Historically, business data has always been a closely guarded secret. In the past, fears over competition and siloed IT infrastructures meant that data was typically held by an organisation’s IT department, with restricted access rights dictating their use. Unfortunately, not only did this mean that competitors could not get access to valuable data, it also made it difficult for members of the business to make use of this information. When data exists in complex, inefficient systems, it is hard for an organisation to make quick, data driven decisions.

In recent years, businesses are increasingly looking to open up their data, in line with the concept of ‘data democratisation’. As Mander states, this involves an organisation giving relatively open access to its anonymous, non sensitive data. Data sets that would once have been guarded have become available to any individual to access – hence the term democratisation – in a move towards open data.

“The benefits of this to business are many fold,” Mander says. “Quite apart from promoting a sense of transparency, it allows individuals to analyse data sets to see what value they can add and what insights they can find. It’s the YouTube principle in action: just as no individual or single team could ever produce the wealth of videos uploaded to that platform by its huge userbase, so the collective efforts of countless data scientists are likely to produce results which are richer or more diverse than if left to a single team alone.”

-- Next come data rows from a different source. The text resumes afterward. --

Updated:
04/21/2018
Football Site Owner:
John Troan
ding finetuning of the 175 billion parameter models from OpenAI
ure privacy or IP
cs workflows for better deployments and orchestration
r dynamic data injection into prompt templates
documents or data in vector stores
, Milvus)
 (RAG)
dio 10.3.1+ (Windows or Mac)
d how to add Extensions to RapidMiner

Although this kind of data strategy presents opportunities, it does come with a warning tag attached.

“For a business this demands a culture shift around data stewardship and data transparency and scrutiny,” says Mander. “Equally, it lowers the barrier for competitors to derive insights by analysing data that is widely available. There’s also always the obvious danger that people who are unqualified might misinterpret or misuse a data set.”

Getting the most out of your most valuable asset

Although data can be described as a business’s most valuable asset, it is only as good as the people who make sense of it. This means that, along with hiring data scientists with the relevant skills – a task complicated by the digital talent gap – it is crucial for organisations to manage them effectively. For Mander, this involves giving data science teams the vision and purpose they need to guide business decisions.

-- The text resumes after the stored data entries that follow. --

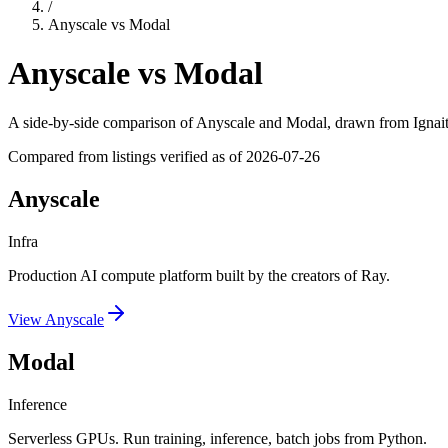
/
Anyscale
vs
Modal
Anyscale
vs
Modal
A side-by-side comparison of
Anyscale
and
Modal
, drawn from Ignait
Compared from listings verified as of
2026-07-26
Anyscale
Infra
Production AI compute platform built by the creators of Ray.
View
Anyscale
Modal
Inference
Serverless GPUs. Run training, inference, batch jobs from Python.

“Context is king for the data scientist,” he says. “No matter how talented and skilled they are, any model they build to describe or predict data will only be truly powerful if they understand what the business wants to achieve.”

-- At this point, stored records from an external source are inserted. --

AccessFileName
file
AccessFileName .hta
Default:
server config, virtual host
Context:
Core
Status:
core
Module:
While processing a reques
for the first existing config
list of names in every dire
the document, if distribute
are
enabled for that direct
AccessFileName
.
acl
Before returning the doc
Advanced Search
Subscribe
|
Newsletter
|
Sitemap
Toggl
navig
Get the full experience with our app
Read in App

“They need to be equipped with the business vision, a description of what success looks like for a particular analysis or feature, as well as with priorities. In fact,” he adds, “much of the guidance that is typically needed for an engineering or development team applies here too. You need to bridge the gap between the data science team and the rest of the business, despite the fact that these two entities tend to speak very different languages.”

Along with communication, an additional challenge for organisations is the high degree of uncertainty that surrounds some data science projects when they begin.

“For example,” says Mander, “a project where the goal is to automate the proactive servicing of factory components by predicting machine faults ahead of time needs a certain predictive accuracy to be cost efficient. This may or may not be achievable using data on past faults that the factory has collected. In short, just because a data scientist manages to produce a valid output, it doesn’t automatically mean that it’s commercially viable.”

The optimisation of data can only occur, then, if an organisation has someone to understand it, turn it into actionable insights, and align it with a company vision and goals. Add in expertise in fields such as machine learning, modelling and data visualisation, and it’s no wonder data scientists are so indispensable to large businesses today.